**Requirement:**
For this exercise, output the entries below exactly from the line that holds "ring dip: (180, 1227)" to the line that holds "ring mcp: (370, 393)", both ends included. No pictures belong in the copy.

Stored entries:
BEGIN

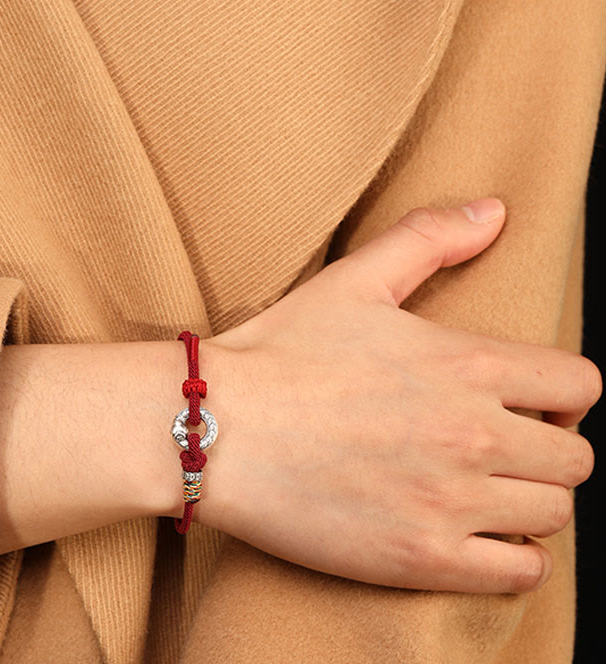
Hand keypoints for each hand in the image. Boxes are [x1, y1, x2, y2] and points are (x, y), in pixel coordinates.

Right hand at [194, 198, 600, 593]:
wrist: (215, 428)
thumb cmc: (278, 352)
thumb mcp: (352, 281)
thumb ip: (429, 238)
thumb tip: (495, 211)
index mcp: (466, 364)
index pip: (580, 384)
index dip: (561, 392)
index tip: (528, 400)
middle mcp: (473, 434)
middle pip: (575, 458)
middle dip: (547, 448)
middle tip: (500, 446)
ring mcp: (451, 502)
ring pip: (554, 515)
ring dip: (530, 501)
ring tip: (485, 490)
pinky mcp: (422, 557)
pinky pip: (519, 573)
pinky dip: (513, 558)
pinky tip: (476, 534)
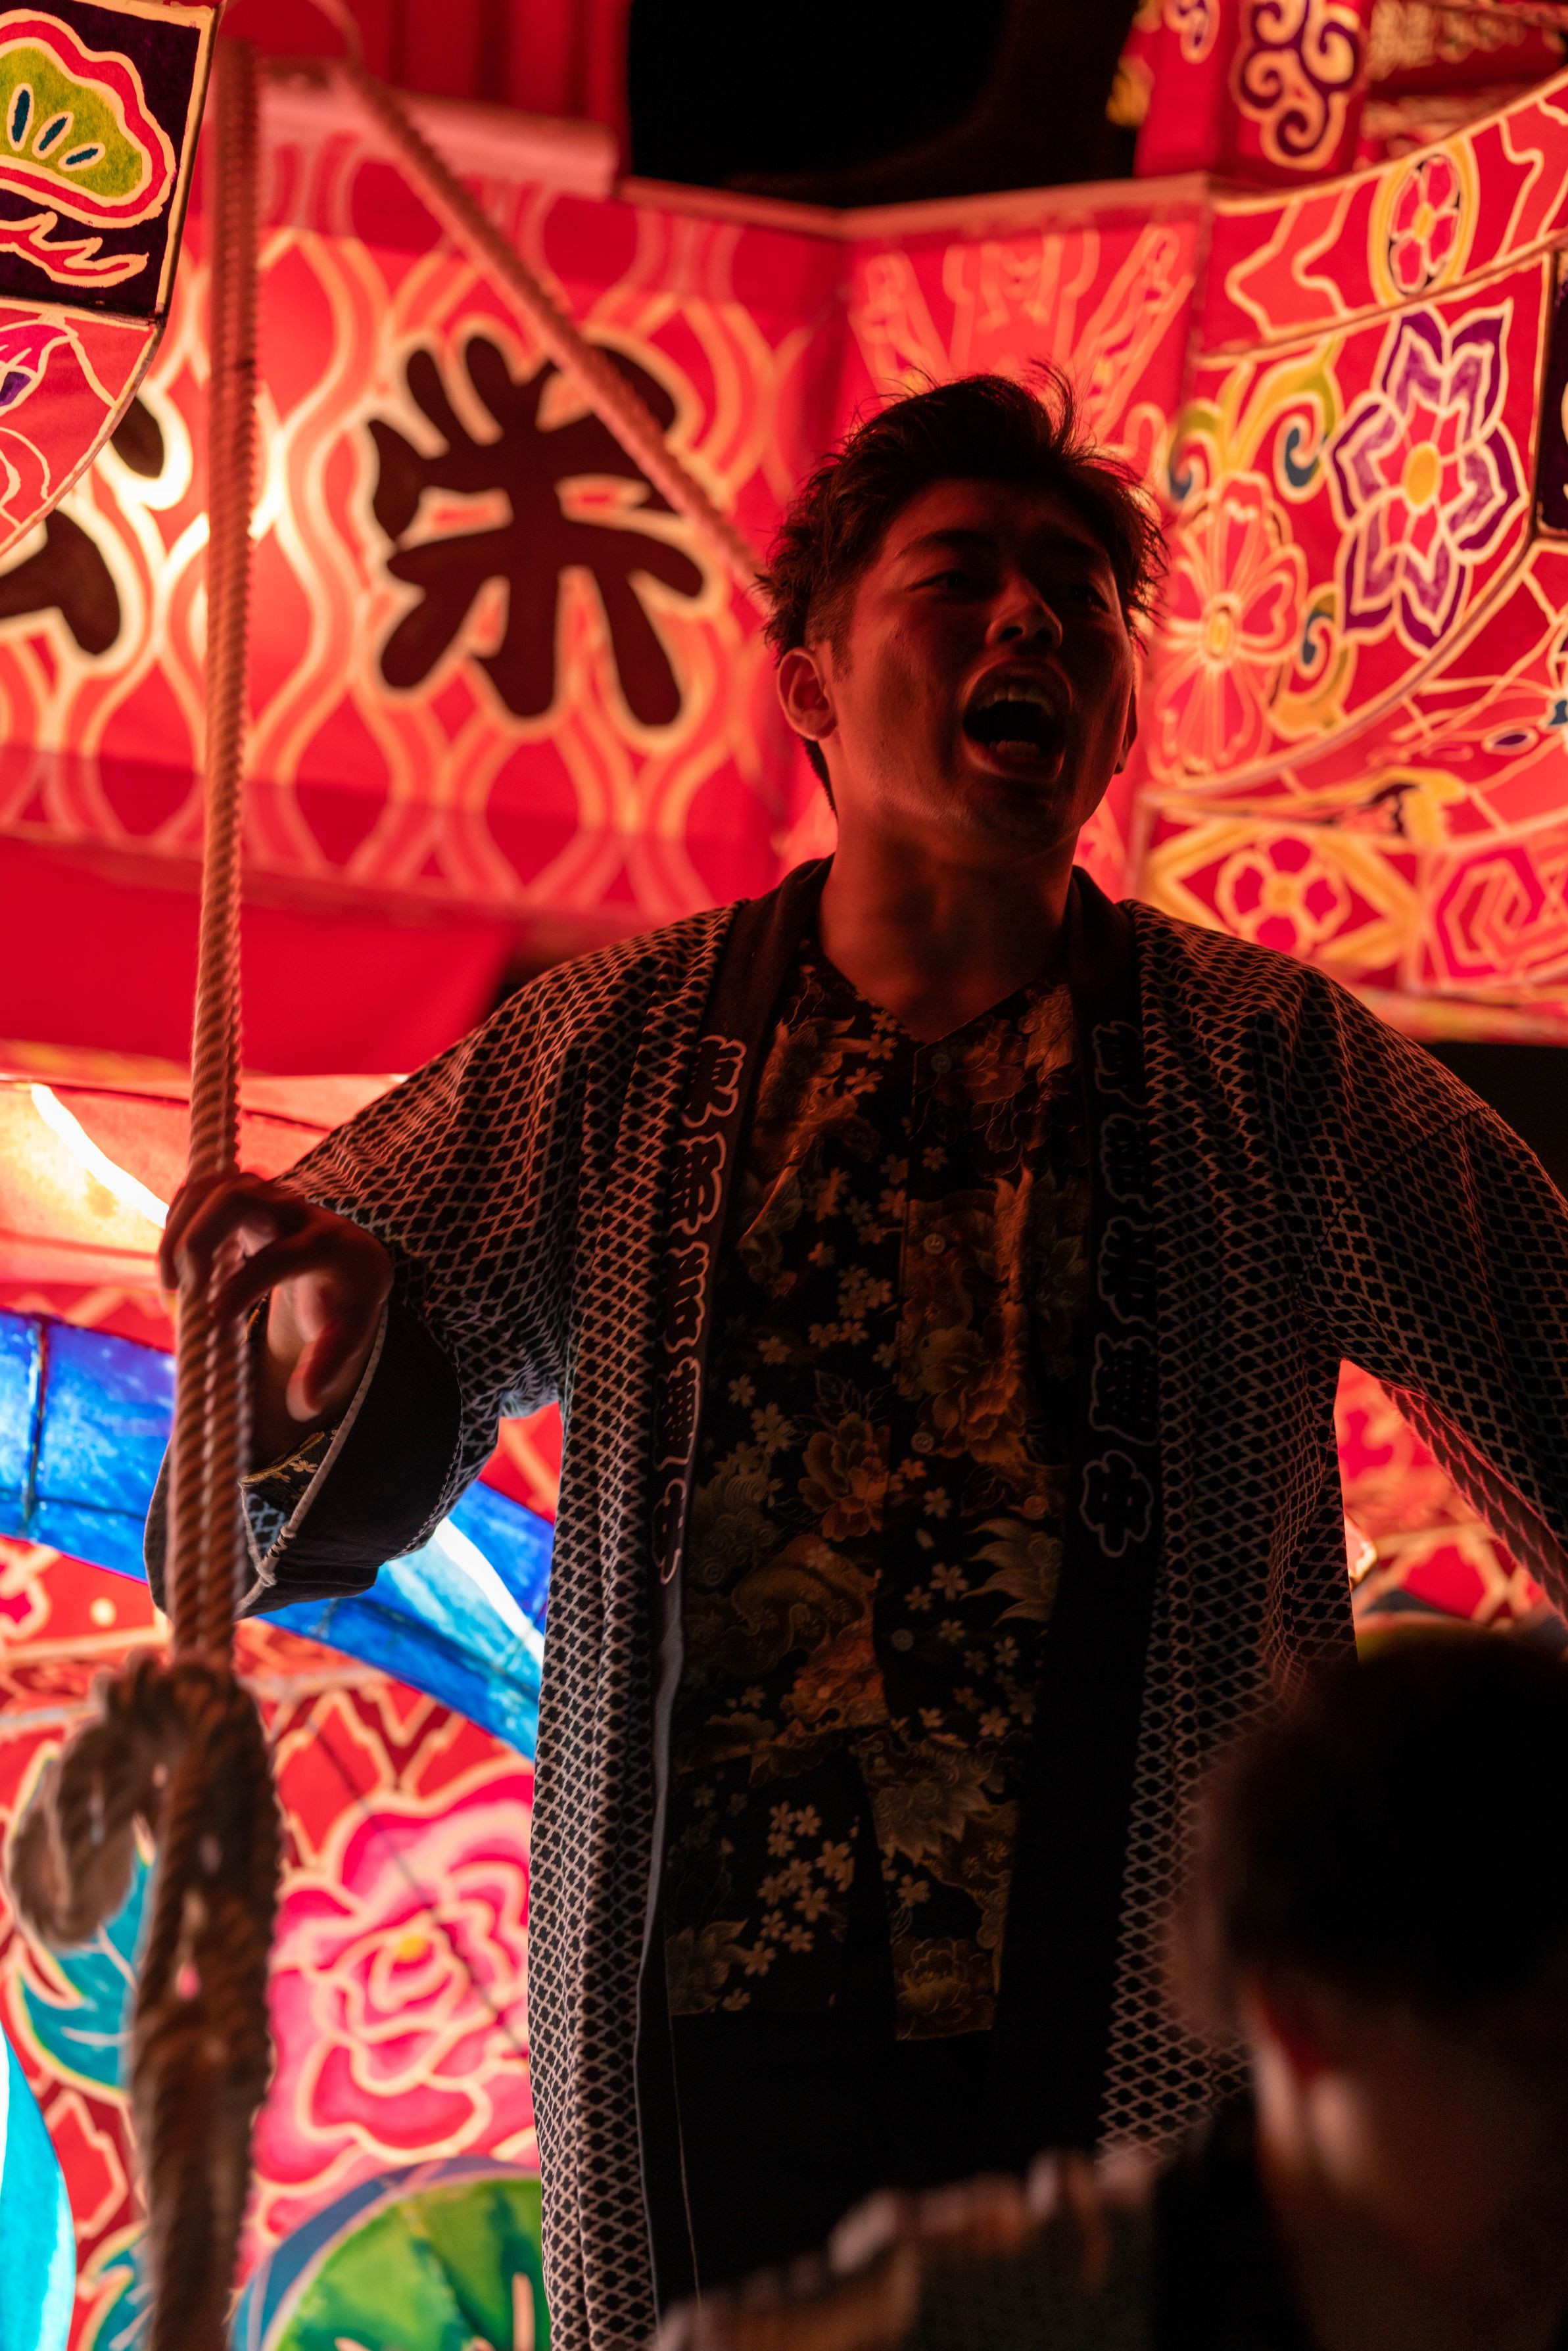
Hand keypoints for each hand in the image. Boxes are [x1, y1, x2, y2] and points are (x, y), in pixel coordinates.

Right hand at [160, 1174, 393, 1462]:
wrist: (353, 1257)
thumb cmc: (346, 1300)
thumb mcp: (347, 1335)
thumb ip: (327, 1367)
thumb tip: (304, 1406)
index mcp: (330, 1246)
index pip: (281, 1257)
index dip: (244, 1286)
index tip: (213, 1318)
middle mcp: (299, 1212)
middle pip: (239, 1197)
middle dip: (199, 1239)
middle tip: (181, 1292)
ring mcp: (270, 1197)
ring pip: (216, 1185)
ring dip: (180, 1227)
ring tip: (171, 1284)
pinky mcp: (246, 1197)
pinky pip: (203, 1189)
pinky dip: (179, 1218)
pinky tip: (175, 1264)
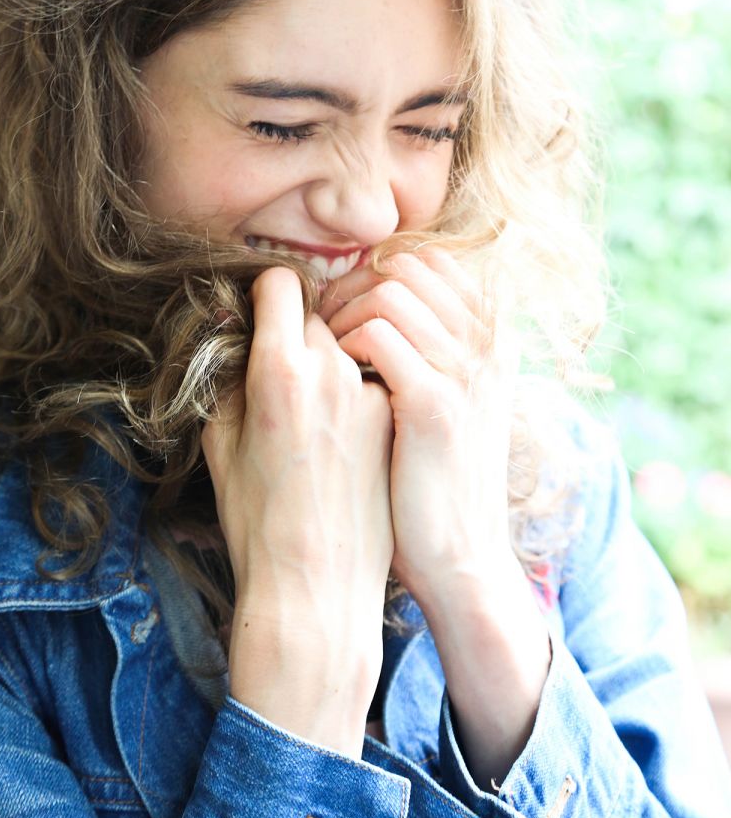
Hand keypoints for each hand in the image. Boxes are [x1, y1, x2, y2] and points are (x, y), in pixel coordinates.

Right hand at [201, 266, 393, 754]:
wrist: (317, 587)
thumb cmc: (257, 522)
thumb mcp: (221, 443)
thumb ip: (228, 375)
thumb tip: (235, 330)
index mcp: (280, 371)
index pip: (282, 283)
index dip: (268, 292)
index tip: (264, 311)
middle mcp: (332, 371)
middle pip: (318, 309)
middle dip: (299, 326)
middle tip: (286, 364)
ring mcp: (370, 393)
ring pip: (349, 343)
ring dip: (332, 356)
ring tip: (314, 406)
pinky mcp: (395, 418)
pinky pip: (372, 378)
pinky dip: (358, 387)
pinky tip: (343, 430)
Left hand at [325, 249, 519, 611]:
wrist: (461, 558)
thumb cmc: (437, 478)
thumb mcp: (453, 401)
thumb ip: (432, 348)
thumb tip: (375, 303)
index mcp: (493, 337)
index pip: (431, 259)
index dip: (377, 270)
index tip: (345, 306)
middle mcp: (488, 343)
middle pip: (407, 264)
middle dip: (353, 286)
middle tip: (324, 325)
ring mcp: (466, 371)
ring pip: (389, 291)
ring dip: (343, 313)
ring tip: (325, 352)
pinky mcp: (434, 405)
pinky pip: (378, 335)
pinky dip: (345, 344)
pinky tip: (334, 376)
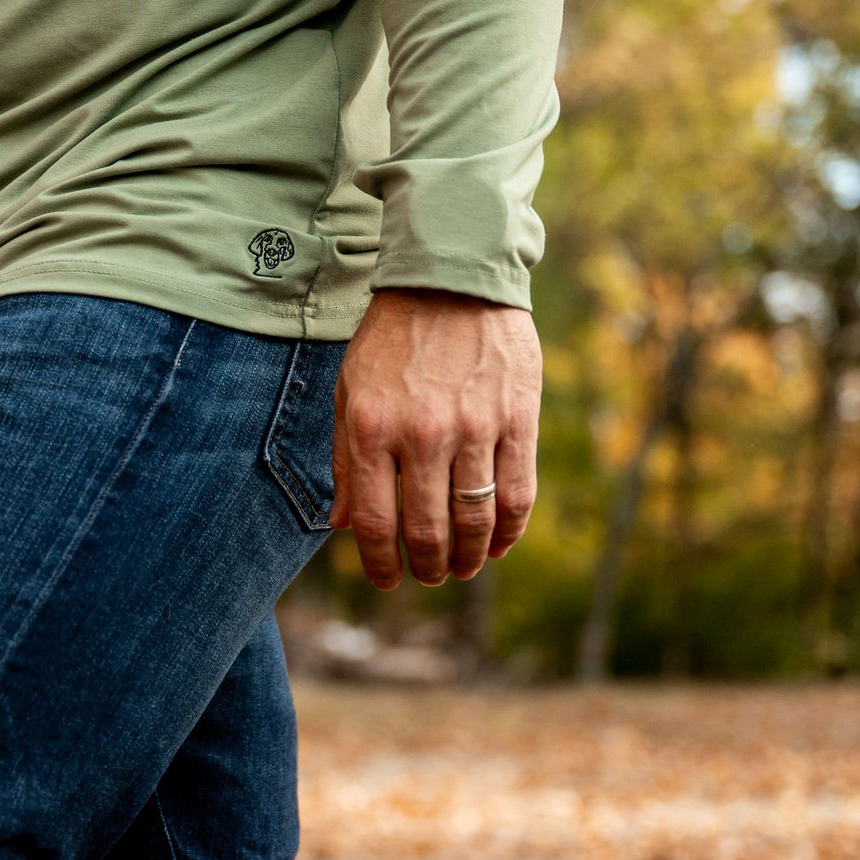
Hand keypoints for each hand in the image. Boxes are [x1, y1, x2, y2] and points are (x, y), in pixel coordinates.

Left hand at [330, 289, 540, 589]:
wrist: (452, 279)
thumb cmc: (392, 338)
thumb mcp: (350, 390)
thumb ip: (344, 459)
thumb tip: (342, 526)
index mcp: (371, 428)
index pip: (376, 523)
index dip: (380, 565)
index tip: (388, 580)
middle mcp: (422, 433)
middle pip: (427, 531)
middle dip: (428, 567)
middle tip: (429, 575)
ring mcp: (474, 428)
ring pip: (475, 521)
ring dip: (469, 558)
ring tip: (463, 567)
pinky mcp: (517, 419)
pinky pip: (517, 494)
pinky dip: (509, 531)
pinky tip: (498, 544)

END

**Task result:**
ring dip: (180, 1227)
ring tip: (171, 1284)
pinky mcp: (246, 1197)
pinky pip: (203, 1189)
pinky dip: (179, 1218)
pinky tip: (175, 1264)
Hand keypoints for each hand in the image. Boxes are [x1, y1, x2, y2] and points are (x, y), in pixel coordinates.

Right hand at [201, 266, 393, 754]:
wrist: (317, 587)
thumb cmc: (257, 522)
thumb mcp: (221, 443)
thumb ip: (228, 375)
thumb tip: (235, 330)
index mcp: (280, 371)
index pip: (282, 283)
index dip: (268, 292)
index tip: (264, 311)
middle mcp: (332, 371)
middle pip: (318, 309)
middle dip: (299, 326)
middle tip: (286, 364)
ring mcp: (370, 393)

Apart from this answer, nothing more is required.